** START MATERIAL PROVIDED **

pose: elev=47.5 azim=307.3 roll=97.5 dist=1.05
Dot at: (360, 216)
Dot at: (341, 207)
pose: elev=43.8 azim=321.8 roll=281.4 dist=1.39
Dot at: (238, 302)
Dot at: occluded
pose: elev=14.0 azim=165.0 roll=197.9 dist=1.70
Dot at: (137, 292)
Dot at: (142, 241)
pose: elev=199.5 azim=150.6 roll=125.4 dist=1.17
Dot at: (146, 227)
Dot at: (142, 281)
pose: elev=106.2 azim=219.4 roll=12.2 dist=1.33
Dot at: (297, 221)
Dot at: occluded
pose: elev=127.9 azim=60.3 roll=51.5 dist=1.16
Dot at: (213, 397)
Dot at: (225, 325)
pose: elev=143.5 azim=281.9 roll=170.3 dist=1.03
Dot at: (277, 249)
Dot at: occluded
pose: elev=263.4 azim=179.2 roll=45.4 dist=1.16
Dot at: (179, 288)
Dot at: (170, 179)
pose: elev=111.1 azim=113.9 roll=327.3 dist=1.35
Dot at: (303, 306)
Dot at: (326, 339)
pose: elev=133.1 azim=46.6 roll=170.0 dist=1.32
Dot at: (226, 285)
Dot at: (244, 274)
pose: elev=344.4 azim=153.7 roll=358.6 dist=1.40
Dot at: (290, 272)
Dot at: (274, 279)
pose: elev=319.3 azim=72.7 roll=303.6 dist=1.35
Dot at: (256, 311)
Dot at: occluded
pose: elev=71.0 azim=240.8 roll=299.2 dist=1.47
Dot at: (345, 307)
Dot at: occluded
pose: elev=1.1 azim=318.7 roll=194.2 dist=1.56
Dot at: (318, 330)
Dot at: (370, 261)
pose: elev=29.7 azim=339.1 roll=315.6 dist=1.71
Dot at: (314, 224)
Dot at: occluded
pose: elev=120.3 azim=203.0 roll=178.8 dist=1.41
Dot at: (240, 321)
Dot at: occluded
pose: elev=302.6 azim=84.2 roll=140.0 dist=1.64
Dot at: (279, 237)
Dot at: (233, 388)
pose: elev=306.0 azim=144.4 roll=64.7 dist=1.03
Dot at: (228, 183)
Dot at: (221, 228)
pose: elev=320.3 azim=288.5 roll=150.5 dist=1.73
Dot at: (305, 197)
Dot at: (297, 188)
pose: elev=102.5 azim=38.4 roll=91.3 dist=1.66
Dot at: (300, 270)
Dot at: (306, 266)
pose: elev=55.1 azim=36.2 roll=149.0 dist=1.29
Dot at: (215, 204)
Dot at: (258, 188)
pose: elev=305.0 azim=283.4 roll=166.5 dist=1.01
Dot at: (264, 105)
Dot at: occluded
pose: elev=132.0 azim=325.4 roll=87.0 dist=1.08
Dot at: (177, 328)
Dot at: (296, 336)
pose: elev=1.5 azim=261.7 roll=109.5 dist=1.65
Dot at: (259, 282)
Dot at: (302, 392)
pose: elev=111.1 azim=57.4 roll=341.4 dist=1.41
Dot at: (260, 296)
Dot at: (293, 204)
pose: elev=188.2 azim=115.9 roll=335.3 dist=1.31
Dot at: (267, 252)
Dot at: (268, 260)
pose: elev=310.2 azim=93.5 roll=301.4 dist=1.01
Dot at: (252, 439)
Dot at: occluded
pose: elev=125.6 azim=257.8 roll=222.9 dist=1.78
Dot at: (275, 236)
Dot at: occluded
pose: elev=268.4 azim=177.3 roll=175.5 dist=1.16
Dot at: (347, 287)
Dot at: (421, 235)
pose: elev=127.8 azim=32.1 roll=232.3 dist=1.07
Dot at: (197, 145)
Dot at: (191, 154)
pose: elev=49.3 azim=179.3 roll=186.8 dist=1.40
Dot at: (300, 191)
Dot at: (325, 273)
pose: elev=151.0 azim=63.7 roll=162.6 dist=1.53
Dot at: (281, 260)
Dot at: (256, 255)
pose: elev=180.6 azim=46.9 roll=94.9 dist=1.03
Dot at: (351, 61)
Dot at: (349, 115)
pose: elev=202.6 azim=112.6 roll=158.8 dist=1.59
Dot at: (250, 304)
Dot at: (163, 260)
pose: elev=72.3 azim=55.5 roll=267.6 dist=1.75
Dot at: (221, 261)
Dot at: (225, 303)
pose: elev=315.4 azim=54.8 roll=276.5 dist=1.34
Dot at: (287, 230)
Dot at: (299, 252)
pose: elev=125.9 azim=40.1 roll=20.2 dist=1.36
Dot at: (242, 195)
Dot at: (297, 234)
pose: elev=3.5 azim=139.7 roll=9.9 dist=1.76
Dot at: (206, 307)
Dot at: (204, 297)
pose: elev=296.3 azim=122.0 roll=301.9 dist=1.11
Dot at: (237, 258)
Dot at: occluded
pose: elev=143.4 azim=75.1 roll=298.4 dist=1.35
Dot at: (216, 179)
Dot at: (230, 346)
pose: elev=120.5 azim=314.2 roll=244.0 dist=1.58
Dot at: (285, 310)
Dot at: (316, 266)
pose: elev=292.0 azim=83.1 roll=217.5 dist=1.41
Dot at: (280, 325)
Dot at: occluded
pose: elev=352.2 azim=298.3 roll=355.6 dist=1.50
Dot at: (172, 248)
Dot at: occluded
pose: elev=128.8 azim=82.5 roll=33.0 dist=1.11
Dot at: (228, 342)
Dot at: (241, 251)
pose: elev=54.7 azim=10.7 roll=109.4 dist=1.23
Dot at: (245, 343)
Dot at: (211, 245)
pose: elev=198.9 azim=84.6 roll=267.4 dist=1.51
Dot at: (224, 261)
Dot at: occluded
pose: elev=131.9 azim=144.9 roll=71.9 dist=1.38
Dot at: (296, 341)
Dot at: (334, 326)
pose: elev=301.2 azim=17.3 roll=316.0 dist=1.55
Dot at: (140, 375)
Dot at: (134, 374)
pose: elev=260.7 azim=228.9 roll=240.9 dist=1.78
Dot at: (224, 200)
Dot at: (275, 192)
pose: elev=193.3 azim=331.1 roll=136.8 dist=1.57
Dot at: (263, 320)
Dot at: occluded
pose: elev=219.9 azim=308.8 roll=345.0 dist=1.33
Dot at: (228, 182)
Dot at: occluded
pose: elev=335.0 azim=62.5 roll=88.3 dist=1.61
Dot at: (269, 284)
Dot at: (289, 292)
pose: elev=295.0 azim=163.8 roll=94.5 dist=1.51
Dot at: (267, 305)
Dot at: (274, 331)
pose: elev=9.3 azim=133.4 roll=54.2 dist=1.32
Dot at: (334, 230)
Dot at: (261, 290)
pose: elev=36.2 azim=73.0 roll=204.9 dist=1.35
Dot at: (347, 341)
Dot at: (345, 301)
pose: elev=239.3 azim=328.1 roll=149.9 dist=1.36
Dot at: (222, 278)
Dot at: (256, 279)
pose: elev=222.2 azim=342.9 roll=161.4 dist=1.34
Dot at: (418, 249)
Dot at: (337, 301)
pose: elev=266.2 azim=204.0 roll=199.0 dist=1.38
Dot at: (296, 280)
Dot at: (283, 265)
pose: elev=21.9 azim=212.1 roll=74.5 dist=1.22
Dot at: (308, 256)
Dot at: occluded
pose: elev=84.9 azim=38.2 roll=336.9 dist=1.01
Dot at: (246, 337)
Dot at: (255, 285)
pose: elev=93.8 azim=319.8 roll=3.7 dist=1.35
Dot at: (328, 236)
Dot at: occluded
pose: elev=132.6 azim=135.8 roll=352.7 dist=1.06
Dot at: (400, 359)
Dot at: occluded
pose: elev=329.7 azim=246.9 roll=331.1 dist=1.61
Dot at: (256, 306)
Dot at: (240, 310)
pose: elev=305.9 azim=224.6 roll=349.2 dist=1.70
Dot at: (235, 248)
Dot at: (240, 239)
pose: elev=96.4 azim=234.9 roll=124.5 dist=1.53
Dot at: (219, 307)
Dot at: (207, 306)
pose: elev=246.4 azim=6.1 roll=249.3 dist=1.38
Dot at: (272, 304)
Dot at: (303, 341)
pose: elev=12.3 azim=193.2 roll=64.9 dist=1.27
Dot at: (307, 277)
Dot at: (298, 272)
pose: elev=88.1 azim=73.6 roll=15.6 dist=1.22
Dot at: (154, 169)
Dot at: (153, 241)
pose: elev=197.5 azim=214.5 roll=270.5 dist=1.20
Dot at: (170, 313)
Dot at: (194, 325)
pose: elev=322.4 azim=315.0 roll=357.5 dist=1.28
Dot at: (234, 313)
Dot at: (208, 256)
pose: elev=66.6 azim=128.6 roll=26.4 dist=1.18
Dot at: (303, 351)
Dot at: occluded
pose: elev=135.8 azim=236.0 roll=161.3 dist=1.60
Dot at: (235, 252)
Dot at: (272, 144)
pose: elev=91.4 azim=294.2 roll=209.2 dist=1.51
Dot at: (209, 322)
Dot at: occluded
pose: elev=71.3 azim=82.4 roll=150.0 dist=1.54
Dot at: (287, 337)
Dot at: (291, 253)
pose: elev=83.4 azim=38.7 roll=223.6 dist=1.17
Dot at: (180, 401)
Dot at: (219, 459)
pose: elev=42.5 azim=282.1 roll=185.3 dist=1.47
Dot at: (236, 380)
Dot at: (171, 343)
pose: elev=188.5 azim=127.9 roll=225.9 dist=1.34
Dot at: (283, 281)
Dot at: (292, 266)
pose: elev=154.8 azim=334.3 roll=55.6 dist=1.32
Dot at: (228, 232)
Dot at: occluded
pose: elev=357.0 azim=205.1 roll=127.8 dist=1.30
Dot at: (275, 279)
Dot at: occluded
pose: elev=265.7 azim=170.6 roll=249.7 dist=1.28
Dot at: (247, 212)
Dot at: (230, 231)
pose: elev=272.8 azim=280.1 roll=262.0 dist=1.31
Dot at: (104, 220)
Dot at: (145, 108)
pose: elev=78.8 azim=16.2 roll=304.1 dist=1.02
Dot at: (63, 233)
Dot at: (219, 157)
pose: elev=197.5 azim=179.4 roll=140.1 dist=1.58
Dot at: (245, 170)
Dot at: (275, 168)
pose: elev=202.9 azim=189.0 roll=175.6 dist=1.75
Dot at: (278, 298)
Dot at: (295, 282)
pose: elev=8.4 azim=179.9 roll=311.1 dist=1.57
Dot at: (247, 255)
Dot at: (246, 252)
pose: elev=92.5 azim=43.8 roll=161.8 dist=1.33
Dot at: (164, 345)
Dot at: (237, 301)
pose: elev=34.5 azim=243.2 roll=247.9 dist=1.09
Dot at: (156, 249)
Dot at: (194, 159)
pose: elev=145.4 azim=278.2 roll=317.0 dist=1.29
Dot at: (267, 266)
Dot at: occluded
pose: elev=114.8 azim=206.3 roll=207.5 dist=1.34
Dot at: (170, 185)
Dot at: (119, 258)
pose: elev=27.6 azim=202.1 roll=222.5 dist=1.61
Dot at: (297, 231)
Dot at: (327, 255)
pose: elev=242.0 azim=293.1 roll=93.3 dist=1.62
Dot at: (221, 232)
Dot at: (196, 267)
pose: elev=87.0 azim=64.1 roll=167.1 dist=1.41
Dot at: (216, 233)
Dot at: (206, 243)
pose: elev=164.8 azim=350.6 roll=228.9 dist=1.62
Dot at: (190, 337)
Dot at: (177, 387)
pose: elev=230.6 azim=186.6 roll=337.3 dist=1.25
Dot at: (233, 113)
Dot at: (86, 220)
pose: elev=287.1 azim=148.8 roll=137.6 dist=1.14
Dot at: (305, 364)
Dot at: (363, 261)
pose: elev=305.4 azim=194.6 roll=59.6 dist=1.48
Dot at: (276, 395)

** END MATERIAL PROVIDED **

[DIRECTION] Copy the lines of the records without alteration, starting at the line that contains "pose: elev=9.3 azim=133.4 roll=54.2 dist=1.32" and ending at the line that contains "Dot at: (256, 279)", both lines included.

[TASK RESPONSE]
pose: elev=9.3 azim=133.4 roll=54.2 dist=1.32
Dot at: (334, 230)
Dot at: (261, 290)
pose: elev=36.2 azim=73.0 roll=204.9 dist=1.35
Dot at: (347, 341)
Dot at: (345, 301)
pose: elev=239.3 azim=328.1 roll=149.9 dist=1.36
Dot at: (222, 278)
Dot at: (256, 279)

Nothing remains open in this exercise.